(Exercise): Please write out every line of text in the entries below word for word, and leave the pictures out of your answer.

|---|

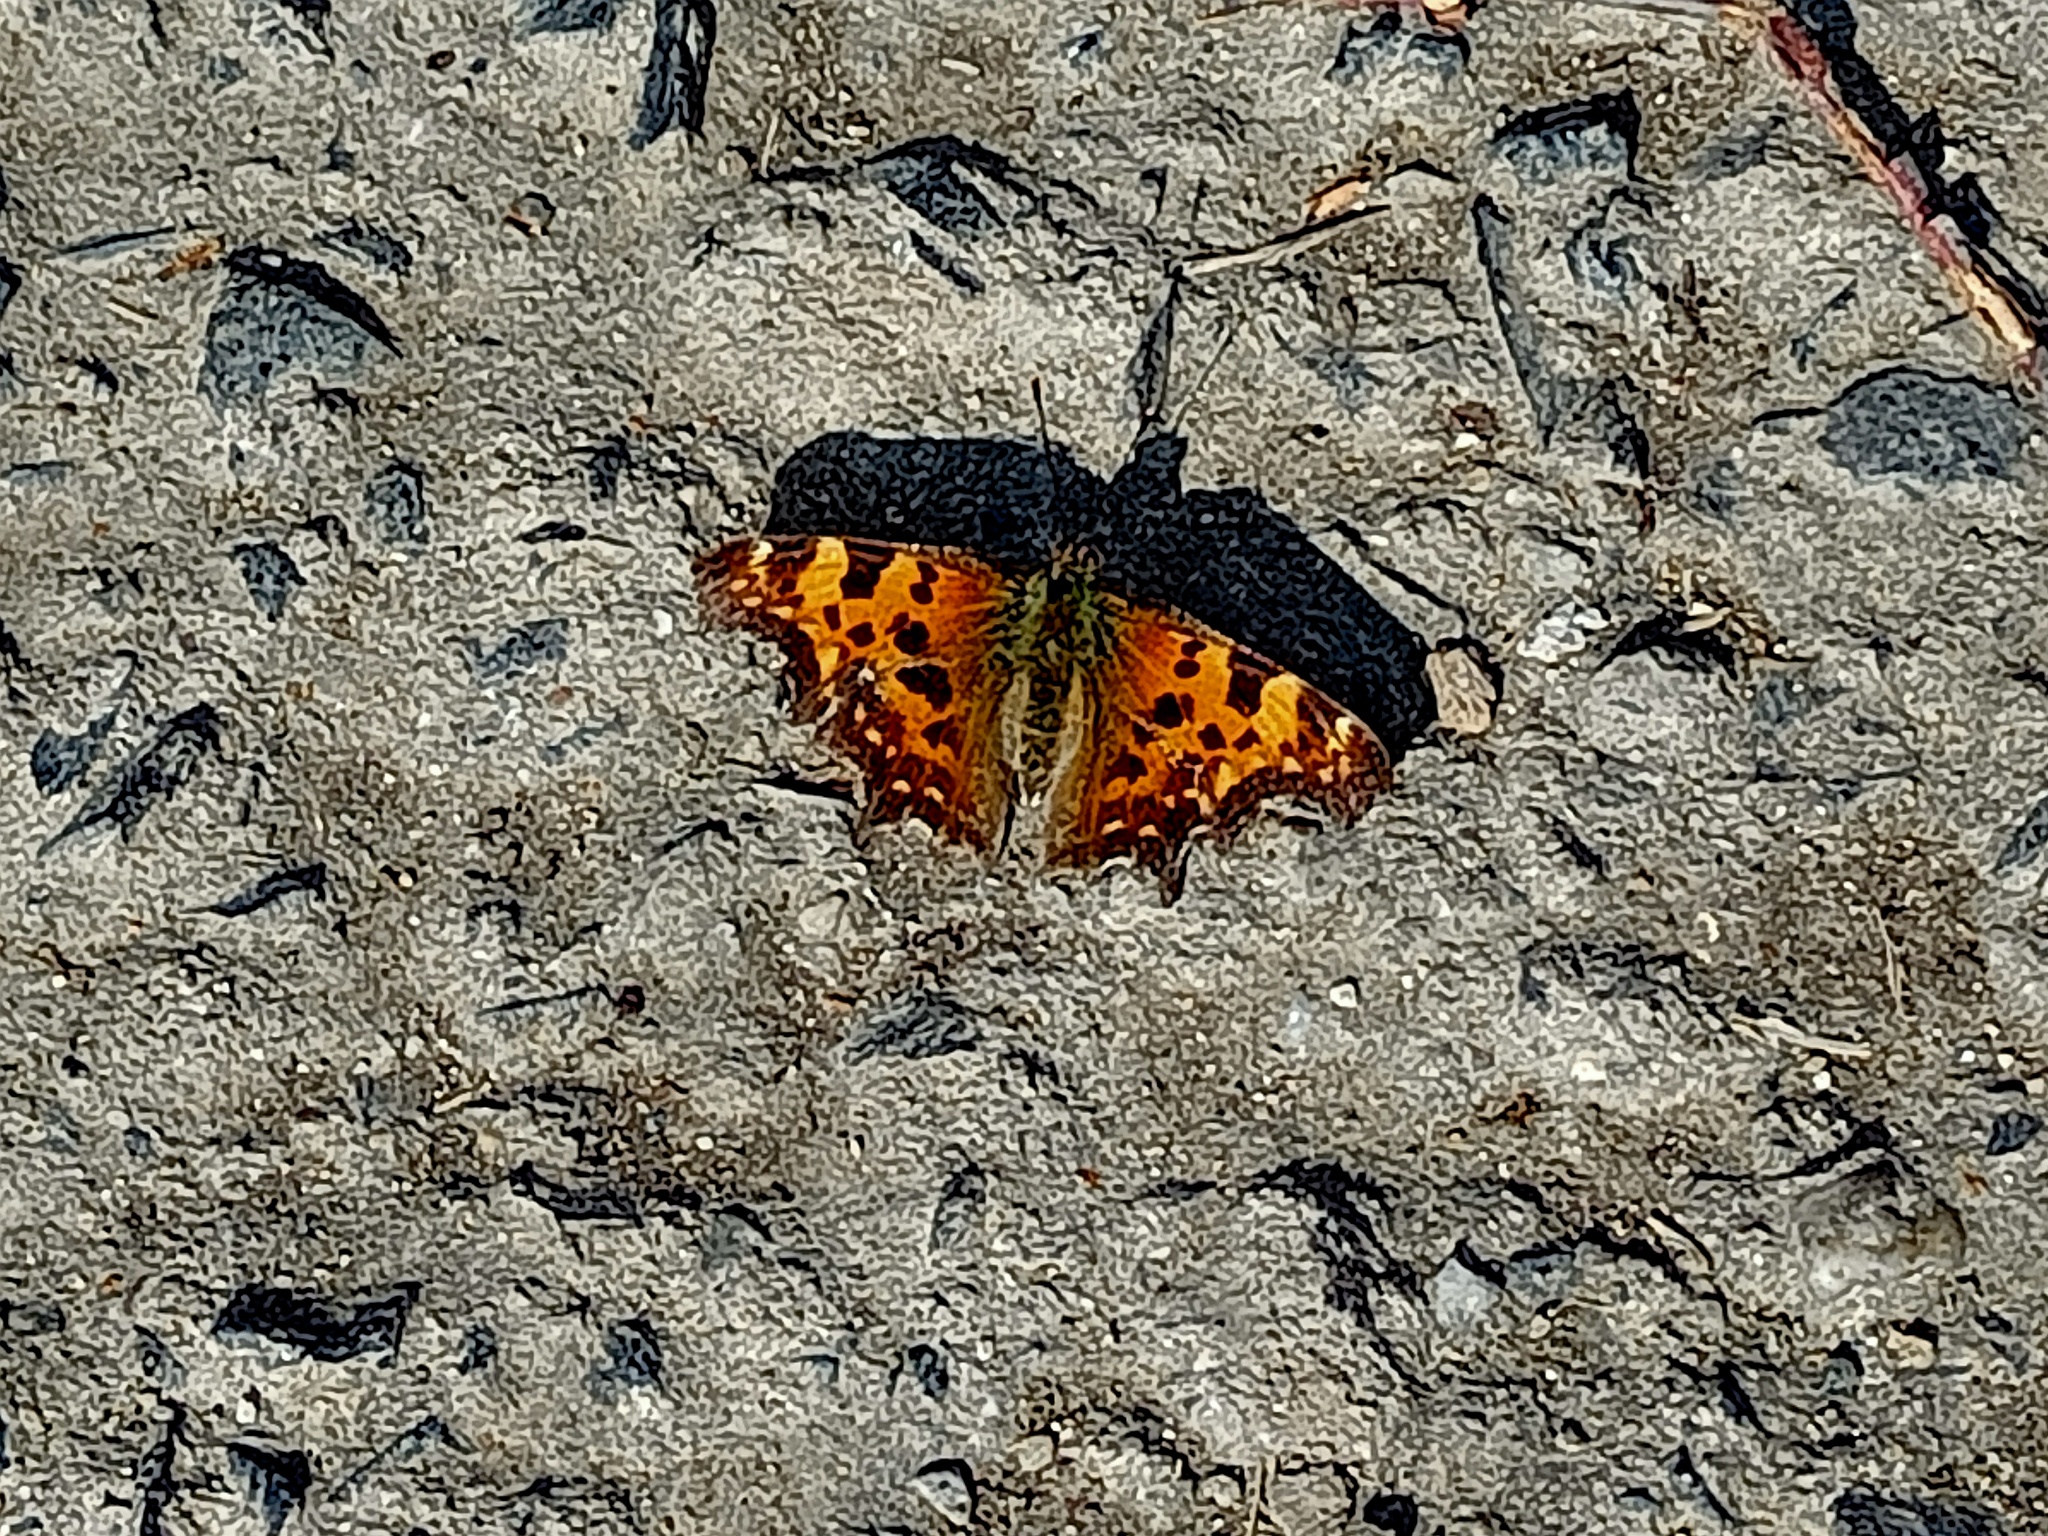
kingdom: Animalia
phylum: Arthropoda
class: Insecta
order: Lepidoptera
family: Nymphalidae
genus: Polygonia
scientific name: Polygonia c-album
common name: Comma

|---|

(Result):
kingdom: Animalia
phylum: Arthropoda
class: Insecta
order: Lepidoptera
family: Nymphalidae
genus: Polygonia
scientific name: Polygonia c-album
common name: Comma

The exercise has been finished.